Conrad and Felix
Conrad and Felix liked Ulrich. When Ulrich Zwingli led the reformation in Switzerland, his absolute commitment to the authority of scripture attracted Conrad Grebel and Felix Manz to support him. They went a little further than Zwingli went, however. When they read about the early church they noted the difference it and their own. Among other things, they saw the importance of “believer’s baptism.” The Roman Catholic church practiced infant baptism and these reformers believed the New Testament taught that only those who had come to faith in Christ were to be baptized after conversion.
So, in the Fall of 1524, Conrad and his wife had a decision to make: Would they have the baby baptized, or would they stick to what they believed the scripture taught. The Grebels refused and bad things started to happen. Because the church and the state were one in that country, refusing to have an infant baptized amounted to a crime. On January 17, 1525, the city council arranged a hearing. After hearing from both sides on the question, the council sided with the status quo. It warned all parents who had neglected to have their children baptized to do so within a week.

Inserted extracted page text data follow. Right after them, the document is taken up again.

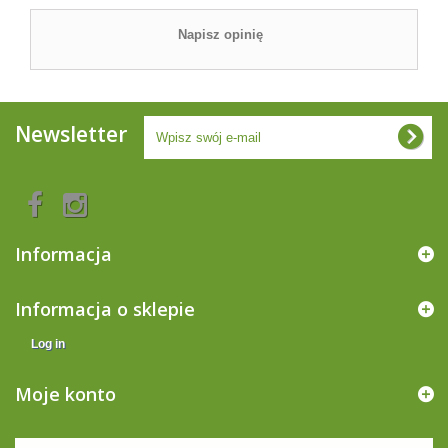
Napisz opinię
Newsletter
Informacja
Informacja o sklepie
Log in
Moje konto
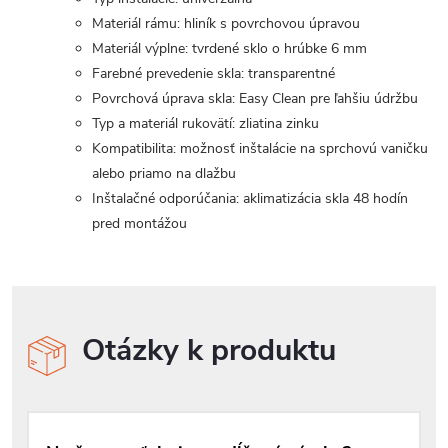
Materiál rámu: hliník s povrchovou úpravou
Materiál výplne: tvrdené sklo o hrúbke 6 mm
Farebné prevedenie skla: transparentné
Povrchová úprava skla: Easy Clean pre ľahšiu údržbu
Typ a materiál rukovätí: zliatina zinku
Kompatibilita: možnosť inštalácie na sprchovú vaničku
alebo priamo na dlažbu
Inštalačné odporúčania: aklimatizácia skla 48 hodín
pred montážou
Otázky k produktu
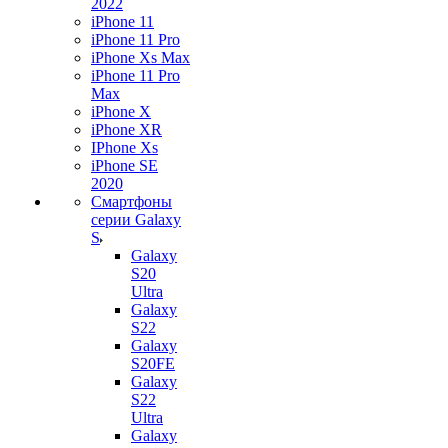
2022
iPhone 11
iPhone 11 Pro
iPhone Xs Max
iPhone 11 Pro
Max
iPhone X
iPhone XR
IPhone Xs
iPhone SE
2020
Смартфоны
серии Galaxy
S
Galaxy
S20
Ultra
Galaxy
S22
Galaxy
S20FE
Galaxy
S22
Ultra
Galaxy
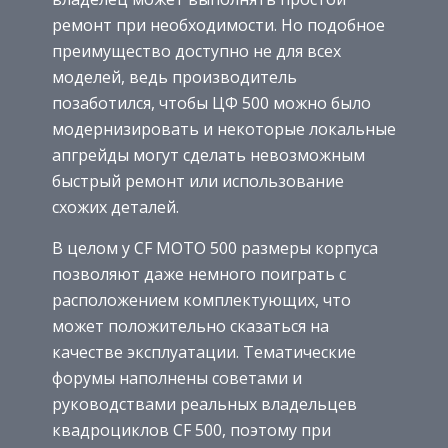
ремонт при необходимости. Но подобное
преимущество доступно не для всех
моделей, ведь производитель
позаботился, чтобы ЦФ 500 можно было
модернизировать и некоторые локальные
апгрейды могут сделать невозможным
быстрый ремонт или использование
схожих деталей.
В целом у CF MOTO 500 размеры корпуса
позволяют даже немного поиграть с
расположением комплектующих, что
может положительно сказаться на
качестве эксплуатации. Тематические
форумы наполнены советами и
руководствами реальных владельцев
квадроциклов CF 500, поэтому при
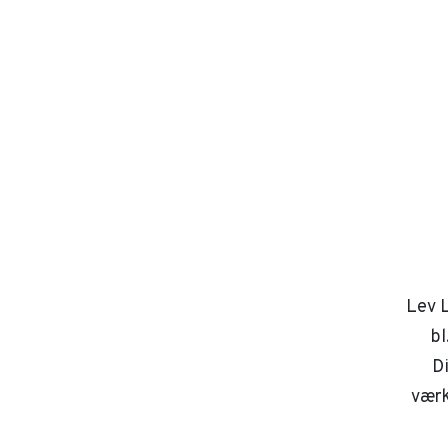
Lev L
bl
D
værk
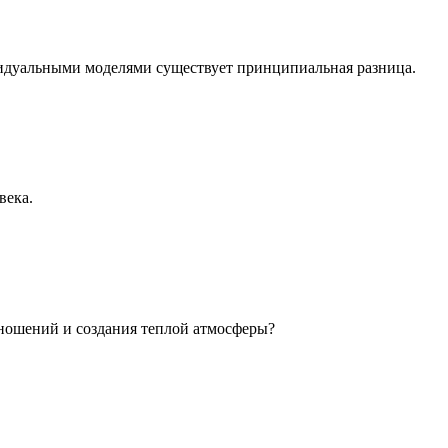
идуальными моделями существует принципиальная разница.
века.
ношений и создания теплой атмосферы?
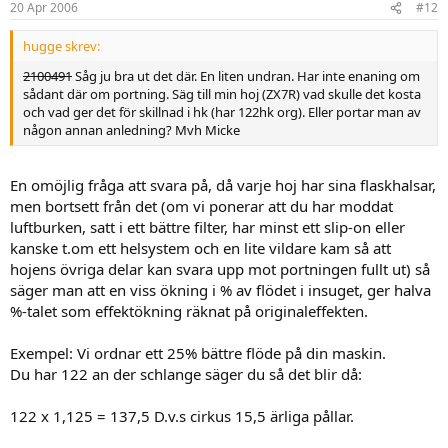
20 Apr 2006
#12
hugge skrev:
2100491
Såg ju bra ut det där. En liten undran. Har inte enaning om
sådant där om portning. Säg till min hoj (ZX7R) vad skulle det kosta
och vad ger det för skillnad i hk (har 122hk org). Eller portar man av
någon annan anledning? Mvh Micke
En omöjlig fråga att svara på, då varje hoj har sina flaskhalsar,
men bortsett från det (om vi ponerar att du har moddat
luftburken, satt i ett bättre filter, har minst ett slip-on eller
kanske t.om ett helsystem och en lite vildare kam så att
hojens övriga delar kan svara upp mot portningen fullt ut) så
säger man att en viss ökning i % av flödet i insuget, ger halva
%-talet som effektökning räknat på originaleffekten.
Exempel: Vi ordnar ett 25% bättre flöde på din maskin.
Du har 122 an der schlange säger du så det blir då:
122 x 1,125 = 137,5 D.v.s cirkus 15,5 ärliga pållar.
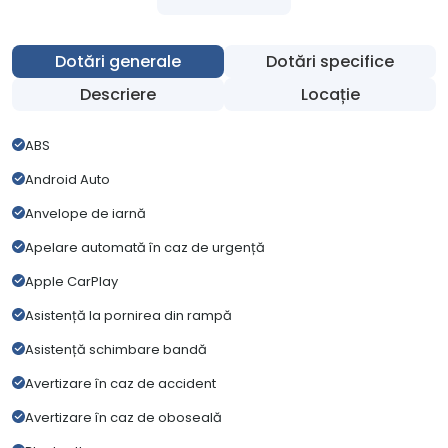
Dotări generale
Dotări specifice
Descriere
Locație
ABS
Android Auto
Anvelope de iarnă
Apelare automată în caz de urgență
Apple CarPlay
Asistență la pornirea din rampă
Asistență schimbare bandă
Avertizare în caz de accident
Avertizare în caz de oboseală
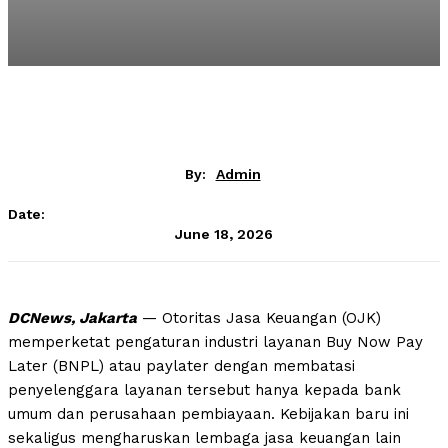
By:
Admin
Date:
June 18, 2026
DCNews, Jakarta
— Otoritas Jasa Keuangan (OJK)
memperketat pengaturan industri layanan Buy Now Pay
Later (BNPL) atau paylater dengan membatasi
penyelenggara layanan tersebut hanya kepada bank
umum dan perusahaan pembiayaan. Kebijakan baru ini
sekaligus mengharuskan lembaga jasa keuangan lain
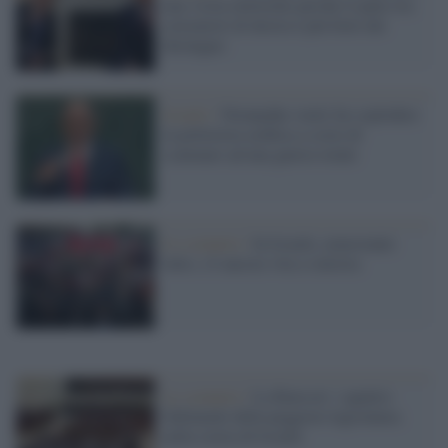
una visita elettorale perché il patto tra
estremisti di destra è più forte dei
distinguo
Israele /
Netanyahu vuole far esplodere
la polveriera arabica a costo di
scatenare ad una guerra totale
Lo scenario /
In Israele, nonostante
tutto, c'è ancora vita a sinistra
Lo scenario /
La Knesset: i quattro
fallimenti della peggiore legislatura
nella storia di Israele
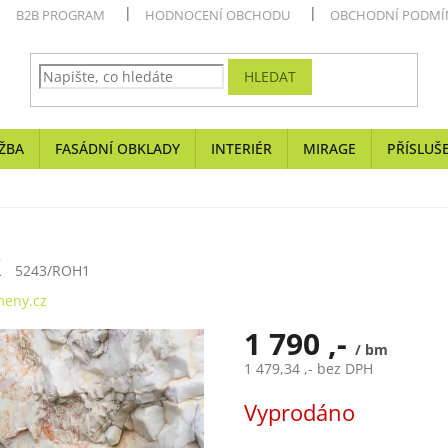
B2B PROGRAM
HODNOCENÍ OBCHODU
OBCHODNÍ PODMÍ
HLEDAT
ŽBA
FASÁDNÍ OBKLADY
INTERIÉR
MIRAGE
PŘÍSLUŠ
k
5243/ROH1
eny.cz
1 790 ,-
/ bm
1 479,34 ,- bez DPH
Měrná
Vyprodáno
cena:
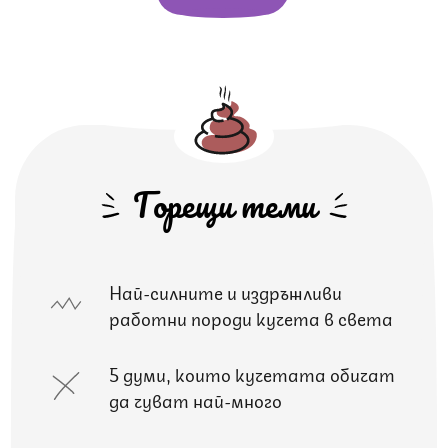
Горещи теми
Най-силните и издръжливи
работни породи кучета в света
5 думи, които кучетата обичат
да чуват най-много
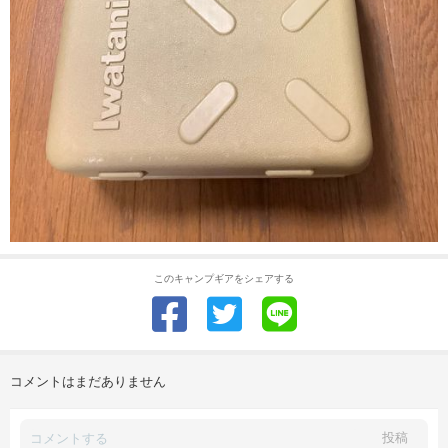
このキャンプギアをシェアする
コメントはまだありません
投稿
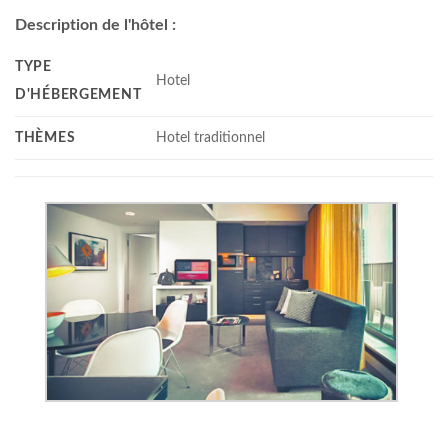
Description de l'hôtel :
TYPE
Hotel
D'HÉBERGEMENT
THÈMES
Hotel traditionnel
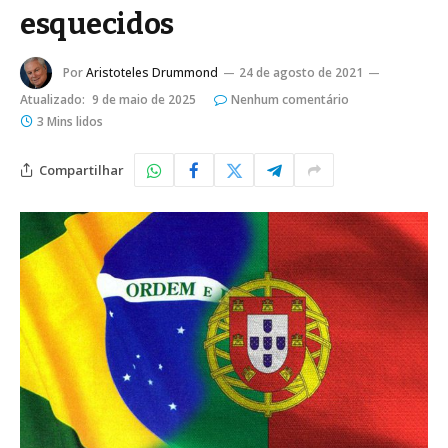
esquecidos
Por
Aristoteles Drummond
24 de agosto de 2021
Atualizado:
9 de maio de 2025
Nenhum comentário
3 Mins lidos
Compartilhar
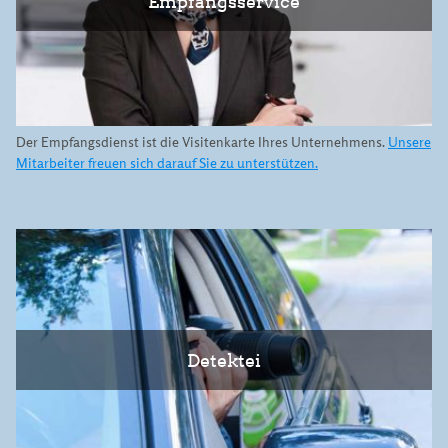
Empfangsservice
Der Empfangsdienst ist die Visitenkarte Ihres Unternehmens.
Unsere
Mitarbeiter freuen sich darauf Sie zu unterstützen.
Detektei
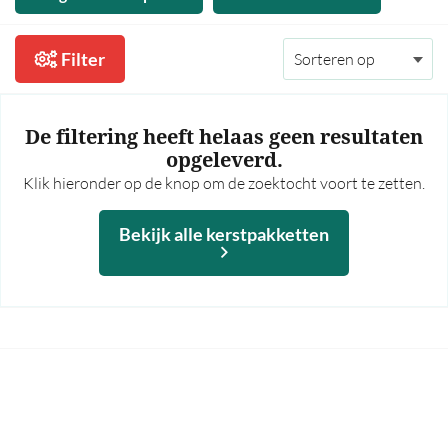
35,00 - 40,00
40,00 - 45,00
Filter
45,00 - 50,00
50,00 - 55,00
De filtering heeft helaas geen resultaten
55,00 - 60,00
opgeleverd.
Klik hieronder op de knop om de zoektocht voort te zetten.
60,00 en hoger
Meer prijsfilters >
Bekijk alle kerstpakketten
Bekijk alle kerstpakketten
Op thema
Mannen
Vrouwen
Borrel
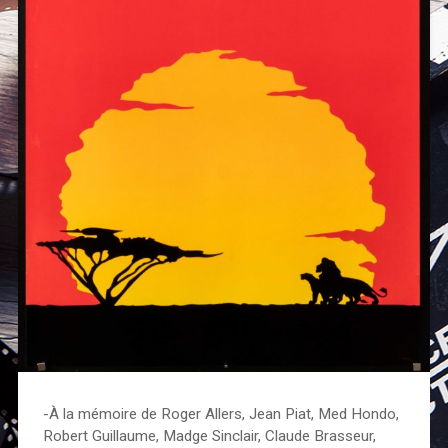
-À la mémoire de Roger Allers, Jean Piat, Med Hondo,
Robert Guillaume, Madge Sinclair, Claude Brasseur,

That’s what led to that fateful day, January 21, 1525. Conrad and his followers held a “believer’s baptism. They were imprisoned and commanded to stop. As soon as they got out, however, they continued. Finally, the Zurich council lost all patience. On 7 March 1526, it decided that anyone found rebaptizing would be put to death by drowning. Apparently their thought was, “If the heretics want water, let them have it.” Within a year, on 5 January 1527, Felix Manz became the first Anabaptist martyr. The Zurich authorities drowned him in the Limmat River, which flows through the city.
Sounds like a lot of fuss over a small difference doesn’t it? After all, both sides believed in Christ; both sides held the Bible to be their final authority; both sides thought they had found God’s will in the matter. Why did they make this such a big deal?